Le deuxième motif de satisfaction porte sur la suppression de toute référence au filtrage des réseaux, pour préserver cette idée de la neutralité d’internet, à laquelle la commission des affaires économiques tenait beaucoup.
Dans ce débat, internet a fatalement été beaucoup associé au piratage. Mais internet, c’est tellement plus que cela !
Internet, redisons-le, c’est une opportunité de développer la création, mais aussi de produire des richesses, de l’emploi et de la croissance. Bref, c’est un véritable gisement !
À cet égard, je pense que, en écartant du texte le filtrage des contenus, nous avons évité de porter atteinte aux principales qualités du réseau.
Un troisième motif de satisfaction réside dans l’amélioration apportée à l’information des consommateurs et dans l’effort pour développer l’offre légale, notamment par quelques incitations à une plus forte interopérabilité.
Mais, bien sûr, il reste des questions non résolues. Une loi ne peut à elle seule épuiser un sujet. Il n’y a d’ailleurs peut-être qu’en France que l’on pense le contraire ! Malgré ce projet de loi, plusieurs questions restent donc en suspens.
Première question : avons-nous suffisamment rééquilibré le texte sur la chronologie des médias et l’offre légale ? Sur ces deux aspects, j’ai pour ma part l’impression que les avancées sont un peu trop cosmétiques et trop timides ; j’espère que l’Assemblée nationale ira plus loin.
J’espère aussi beaucoup que les professionnels montreront que nous ne nous sommes pas trompés en leur faisant finalement confiance.
S’agissant de l’équilibre entre l’incitation et la dissuasion, je ne rouvrirai pas la discussion que nous avons eue. Mais qu’aurait été notre débat si nous n’avions pas délibéré sur le choix entre la suspension et l’amende ? Il aurait alors suffi de quelques heures pour voter cette loi… Quel signal et quelle image aurions-nous donnés ! Nous avons donc essayé de faire vivre le débat. Celui-ci a été parfois agité, mais je crois que c’est aussi notre rôle !
Deuxième question : parviendrons-nous avec ce texte à éliminer le piratage ? Je l’espère sincèrement. Mais je pense aussi qu’un immense effort de pédagogie doit être fait, ce qui a été dit sur toutes les travées de cet hémicycle.

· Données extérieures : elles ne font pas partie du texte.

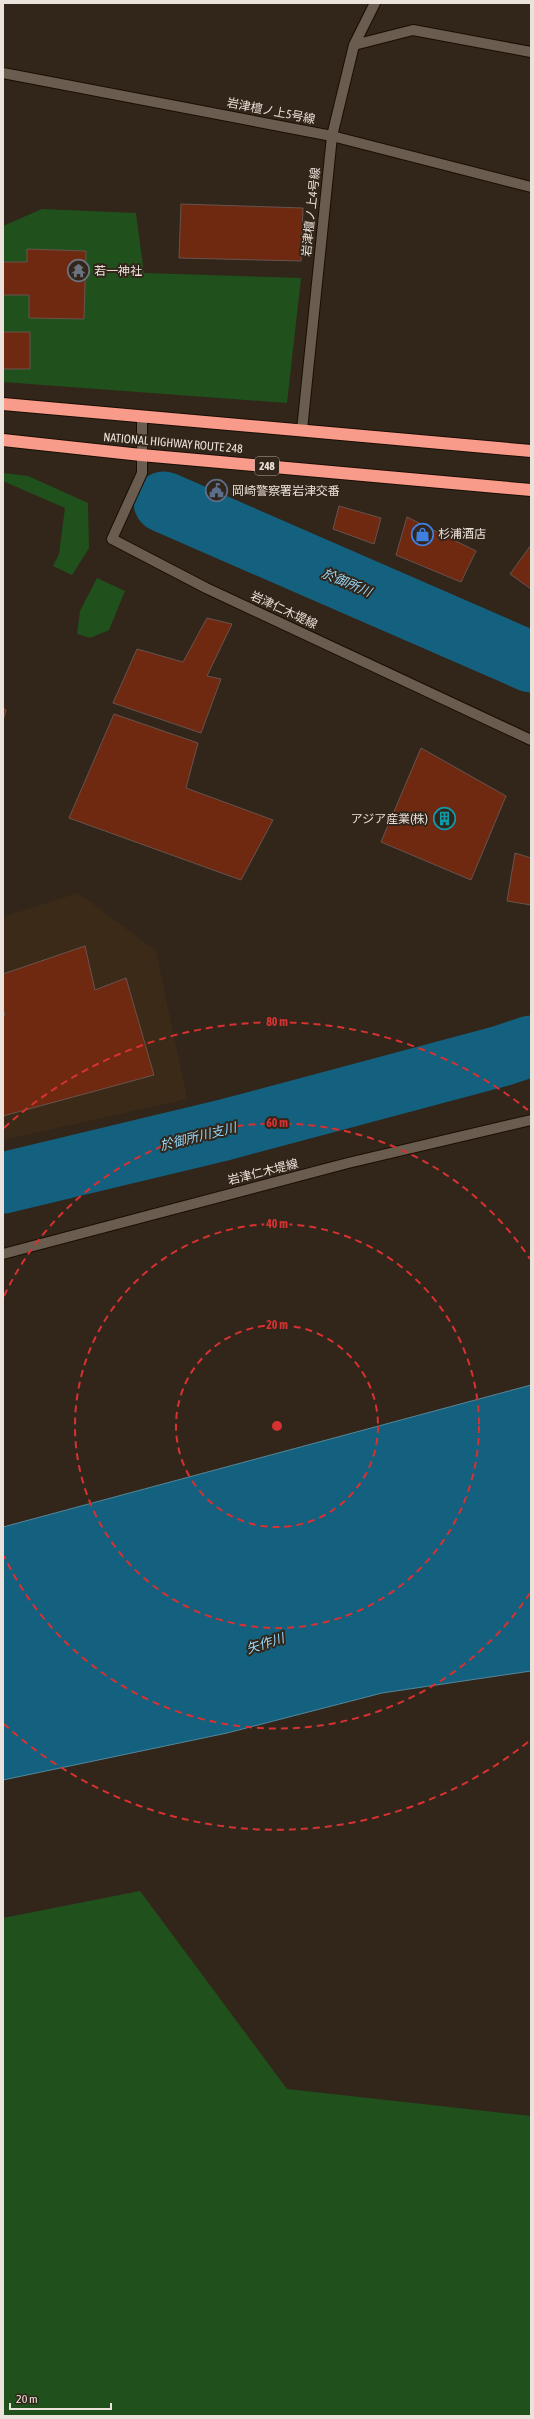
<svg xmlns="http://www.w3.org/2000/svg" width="534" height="2419" font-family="'Asap Condensed','Noto Sans JP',sans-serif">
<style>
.built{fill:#3c2a19}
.green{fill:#20511c}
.water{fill:#14607f;stroke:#54879b}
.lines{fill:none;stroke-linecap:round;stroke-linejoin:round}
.river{stroke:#14607f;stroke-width:61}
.building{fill:#702911;stroke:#67534d}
.minor-casing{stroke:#1a0e04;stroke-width:12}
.highway-casing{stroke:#1a0e04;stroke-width:14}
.minor{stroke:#6a5c4e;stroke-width:10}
.highway{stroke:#f99b8b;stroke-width:12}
.ring{fill:none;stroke:#d73131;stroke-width:2;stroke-dasharray:7 5}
.labels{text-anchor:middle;stroke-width:4;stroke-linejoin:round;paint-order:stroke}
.shield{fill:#32261a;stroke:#b4aaa1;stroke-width:1}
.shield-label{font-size:11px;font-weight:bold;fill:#ebe2db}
.street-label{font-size:12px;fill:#ebe2db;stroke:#32261a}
.poi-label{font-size:12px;fill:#ebe2db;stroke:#32261a;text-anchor:start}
.water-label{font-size:13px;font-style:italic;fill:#96d8fb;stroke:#32261a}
.centre{fill:#d73131;stroke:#32261a;stroke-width:2}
.ring-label{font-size:12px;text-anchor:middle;font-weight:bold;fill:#d73131;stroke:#32261a;stroke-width:4;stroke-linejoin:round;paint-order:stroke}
</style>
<rect width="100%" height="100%" fill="#32261a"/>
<path class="built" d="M78,893L156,951L187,1099L3,1140V917Z"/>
<path class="green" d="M42,209L136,213L144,273L301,278L287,403L3,382V226Z
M3,473L28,476L88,503L89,548L72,575L53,566L59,554L65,508L3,481Z
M97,578L125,591L109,630L90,638L77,634L80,611Z
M140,1891L287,2089L531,2116V2416H3V1918Z"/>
<path class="water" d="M531,1385V1671L382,1693L227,1733L3,1780V1527Z"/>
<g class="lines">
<path class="river" d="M164,502L531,662
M3,1183L224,1130L501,1056L531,1046"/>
</g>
<path class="building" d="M181,204L303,208L301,261L179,258Z
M27,249L86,251L84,319L29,318V295H3V262H27Z
M3,332H30V369H3Z
M339,506L381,518L374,544L333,529Z
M407,517L476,551L461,582L396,555Z
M531,545V589L510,574Z
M207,618L232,624L207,676L221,679L201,733L113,703L137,649L183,662Z
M3,708L6,710L3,720Z
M114,714L198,743L186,788L273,820L241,880L69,818Z
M421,748L506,796L471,880L381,842Z
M515,853L531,858V905L507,901Z
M85,946L95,990L126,978L154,1075L3,1116V1016L5,1015L3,1009V974Z"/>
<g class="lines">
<defs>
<path id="minor" d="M354,45L413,30L531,52
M3,73L332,136L531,187
M142,418V473L112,539L206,588L531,740
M302,430L332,136L354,45L375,3
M3,1254L348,1163L531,1120"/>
<path id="highway" d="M3,404L531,451
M3,440L141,455L531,490"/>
</defs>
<use href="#minor" class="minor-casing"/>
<use href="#highway" class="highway-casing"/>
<use href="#minor" class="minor"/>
<use href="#highway" class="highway"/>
</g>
<g class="ring">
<circle cx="277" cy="1426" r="101"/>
<circle cx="277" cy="1426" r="202"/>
<path d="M530 1593A303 303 0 0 1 4 1556M4 1296A303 303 0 0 1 530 1259"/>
<path d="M528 1742A404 404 0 0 1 4 1724M4 1128A404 404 0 0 1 528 1110"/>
</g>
<defs>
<symbol id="temple-ring" viewBox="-11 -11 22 22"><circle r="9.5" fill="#32261a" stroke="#6b7280" stroke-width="1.5"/><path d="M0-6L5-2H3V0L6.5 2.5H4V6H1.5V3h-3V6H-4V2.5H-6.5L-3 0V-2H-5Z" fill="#6b7280"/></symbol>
<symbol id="civic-ring" viewBox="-11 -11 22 22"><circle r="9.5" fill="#32261a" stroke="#5c6f8a" stroke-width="1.5"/><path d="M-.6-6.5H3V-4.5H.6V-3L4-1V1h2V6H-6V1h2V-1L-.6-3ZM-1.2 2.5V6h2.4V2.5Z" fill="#5c6f8a"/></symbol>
<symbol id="shop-ring" viewBox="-11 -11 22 22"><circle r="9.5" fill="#32261a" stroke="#3f7fe0" stroke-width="1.5"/><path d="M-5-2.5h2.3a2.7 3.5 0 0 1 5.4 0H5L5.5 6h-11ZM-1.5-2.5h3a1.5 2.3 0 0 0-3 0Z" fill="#3f7fe0"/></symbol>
<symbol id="building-ring" viewBox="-11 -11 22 22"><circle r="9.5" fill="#32261a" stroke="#0f9aa8" stroke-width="1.5"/><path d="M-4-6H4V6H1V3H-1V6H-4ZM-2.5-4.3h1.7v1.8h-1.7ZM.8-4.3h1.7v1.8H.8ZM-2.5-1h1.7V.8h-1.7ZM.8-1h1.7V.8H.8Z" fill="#0f9aa8"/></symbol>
</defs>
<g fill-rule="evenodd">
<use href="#temple-ring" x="66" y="258" width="25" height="25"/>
<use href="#civic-ring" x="204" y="478" width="25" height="25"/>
<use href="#shop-ring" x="410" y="522" width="25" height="25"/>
<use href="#building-ring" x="432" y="806" width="25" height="25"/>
</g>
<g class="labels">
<rect class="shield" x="255" y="457" width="24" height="18" rx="3"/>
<g class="shield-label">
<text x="267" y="470">248</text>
</g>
<g class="street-label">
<text transform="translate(271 111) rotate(11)" y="4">岩津檀ノ上5号線</text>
<text transform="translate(311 212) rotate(-84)" y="4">岩津檀ノ上4号線</text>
<text transform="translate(173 443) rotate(5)" y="4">NATIONAL HIGHWAY ROUTE 248</text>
<text transform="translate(284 610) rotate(25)" y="4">岩津仁木堤線</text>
<text transform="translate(263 1172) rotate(-14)" y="4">岩津仁木堤線</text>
</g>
<g class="poi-label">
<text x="94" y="275">若一神社</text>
<text x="232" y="495">岡崎警察署岩津交番</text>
<text x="438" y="538">杉浦酒店</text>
<text x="428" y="823" text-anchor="end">アジア産業(株)</text>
</g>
<g class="water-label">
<text transform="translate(347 582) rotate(23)" y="5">於御所川</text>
<text transform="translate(198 1136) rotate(-14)" y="5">於御所川支川</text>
<text transform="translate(265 1643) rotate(-18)" y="5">矢作川</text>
</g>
</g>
<circle cx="277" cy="1426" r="6" class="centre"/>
<g class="ring-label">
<text x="277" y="1026">80 m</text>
<text x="277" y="1127">60 m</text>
<text x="277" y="1228">40 m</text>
<text x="277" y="1329">20 m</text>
</g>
<rect width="534" height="2419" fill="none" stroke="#ebe2db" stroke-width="8"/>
<path d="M10 2403v6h101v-6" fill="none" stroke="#ebe2db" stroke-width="2"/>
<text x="16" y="2403" font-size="12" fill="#ebe2db" stroke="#32261a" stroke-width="3" paint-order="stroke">20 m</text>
</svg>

Aujourd’hui, les adolescents n’ont plus comme avant le choix entre une offre gratuite mais illégale et une offre payante légale. Il existe maintenant deux types d’offres gratuites : l’une est légale et l’autre ne l’est pas. C’est la raison pour laquelle il faut développer la pédagogie. La riposte graduée est une partie de l’accompagnement pédagogique, mais il faudra mettre en œuvre d’autres moyens, faute de quoi nous ne parviendrons pas à l’objectif visé.
Une troisième et dernière question se pose, même si je ne pense pas qu’une loi pouvait résoudre le problème : comment faire vivre les droits des auteurs et des interprètes à l’ère du numérique ? Cette question reste entière.
Vous pensez bien que la seule logique défensive échouera toujours à susciter dans ce domaine de nouveaux modèles. L’histoire de l’économie nous apprend qu’à chaque changement d’époque les cartes ont été rebattues. Ce qui est important, c’est d’encourager les artistes.
On voit déjà se développer sous nos yeux des efforts prometteurs. J’espère sincèrement qu’auteurs, créateurs et interprètes pourront vivre convenablement des fruits de leur travail à l’ère de la révolution numérique.
En la matière, seule l’inaction aurait été infamante, parce que le piratage porte dans notre pays une atteinte trop massive au droit d’auteur. Il fallait donc agir, mais nous savons que nous n’avons accompli qu’une partie du chemin.